● **What the task asks**: Retype the whole listing that follows so that it matches the original exactly.

┄┄┄┄┄┄┄┄┄┄

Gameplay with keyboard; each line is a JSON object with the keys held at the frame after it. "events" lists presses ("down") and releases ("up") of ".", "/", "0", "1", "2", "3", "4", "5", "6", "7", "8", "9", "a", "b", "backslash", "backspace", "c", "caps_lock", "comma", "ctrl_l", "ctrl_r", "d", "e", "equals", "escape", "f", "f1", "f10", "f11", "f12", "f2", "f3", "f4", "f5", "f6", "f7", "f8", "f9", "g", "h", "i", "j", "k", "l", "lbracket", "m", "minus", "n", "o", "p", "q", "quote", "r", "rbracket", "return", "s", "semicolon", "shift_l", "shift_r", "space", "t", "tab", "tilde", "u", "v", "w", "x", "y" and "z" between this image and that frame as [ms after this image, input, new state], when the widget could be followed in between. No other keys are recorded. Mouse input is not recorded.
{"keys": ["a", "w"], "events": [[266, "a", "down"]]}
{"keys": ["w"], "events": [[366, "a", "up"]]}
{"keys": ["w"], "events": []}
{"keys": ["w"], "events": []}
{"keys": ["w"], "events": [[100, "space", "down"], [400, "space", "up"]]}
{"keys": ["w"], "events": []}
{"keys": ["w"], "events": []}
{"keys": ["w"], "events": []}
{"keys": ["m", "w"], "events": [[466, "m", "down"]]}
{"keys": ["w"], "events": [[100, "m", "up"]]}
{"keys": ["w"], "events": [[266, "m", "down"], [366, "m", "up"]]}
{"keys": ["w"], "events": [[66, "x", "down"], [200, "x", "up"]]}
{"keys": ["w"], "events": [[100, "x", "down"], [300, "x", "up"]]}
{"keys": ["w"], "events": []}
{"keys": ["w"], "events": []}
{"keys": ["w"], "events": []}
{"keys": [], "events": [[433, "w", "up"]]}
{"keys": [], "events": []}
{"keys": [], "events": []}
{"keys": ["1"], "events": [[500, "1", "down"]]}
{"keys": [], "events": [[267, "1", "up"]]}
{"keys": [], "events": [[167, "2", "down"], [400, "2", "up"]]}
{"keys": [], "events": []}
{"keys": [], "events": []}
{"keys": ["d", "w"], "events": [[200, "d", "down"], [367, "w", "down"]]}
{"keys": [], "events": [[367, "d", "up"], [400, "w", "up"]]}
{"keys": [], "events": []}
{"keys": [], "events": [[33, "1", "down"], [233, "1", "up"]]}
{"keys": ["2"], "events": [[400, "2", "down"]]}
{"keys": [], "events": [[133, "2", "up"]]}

┄┄┄┄┄┄┄┄┄┄

● **Task result**:
Gameplay with keyboard; each line is a JSON object with the keys held at the frame after it. "events" lists presses ("down") and releases ("up") of ".", "/", "0", "1", "2", "3", "4", "5", "6", "7", "8", "9", "a", "b", "backslash", "backspace", "c", "caps_lock", "comma", "ctrl_l", "ctrl_r", "d", "e", "equals", "escape", "f", "f1", "f10", "f11", "f12", "f2", "f3", "f4", "f5", "f6", "f7", "f8", "f9", "g", "h", "i", "j", "k", "l", "lbracket", "m", "minus", "n", "o", "p", "q", "quote", "r", "rbracket", "return", "s", "semicolon", "shift_l", "shift_r", "space", "t", "tab", "tilde", "u", "v", "w", "x", "y" and "z" between this image and that frame as [ms after this image, input, new state], when the widget could be followed in between. No other keys are recorded. Mouse input is not recorded.
{"keys": ["a", "w"], "events": [[266, "a", "down"]]}
{"keys": ["w"], "events": [[366, "a", "up"]]}
{"keys": ["w"], "events": []}
{"keys": ["w"], "events": []}
{"keys": ["w"], "events": [[100, "space", "down"], [400, "space", "up"]]}
{"keys": ["w"], "events": []}
{"keys": ["w"], "events": []}
{"keys": ["w"], "events": []}
{"keys": ["m", "w"], "events": [[466, "m", "down"]]}
{"keys": ["w"], "events": [[100, "m", "up"]]}
{"keys": ["w"], "events": [[266, "m", "down"], [366, "m", "up"]]}
{"keys": ["w"], "events": [[66, "x", "down"], [200, "x", "up"]]}
{"keys": ["w"], "events": [[100, "x", "down"], [300, "x", "up"]]}
{"keys": ["w"], "events": []}
{"keys": ["w"], "events": []}
{"keys": ["w"], "events": []}
{"keys": [], "events": [[433, "w", "up"]]}
{"keys": [], "events": []}
{"keys": [], "events": []}
{"keys": ["1"], "events": [[500, "1", "down"]]}
{"keys": [], "events": [[267, "1", "up"]]}
{"keys": [], "events": [[167, "2", "down"], [400, "2", "up"]]}
{"keys": [], "events": []}
{"keys": [], "events": []}
{"keys": ["d", "w"], "events": [[200, "d", "down"], [367, "w", "down"]]}
{"keys": [], "events": [[367, "d", "up"], [400, "w", "up"]]}
{"keys": [], "events": []}
{"keys": [], "events": [[33, "1", "down"], [233, "1", "up"]]}
{"keys": ["2"], "events": [[400, "2", "down"]]}
{"keys": [], "events": [[133, "2", "up"]]}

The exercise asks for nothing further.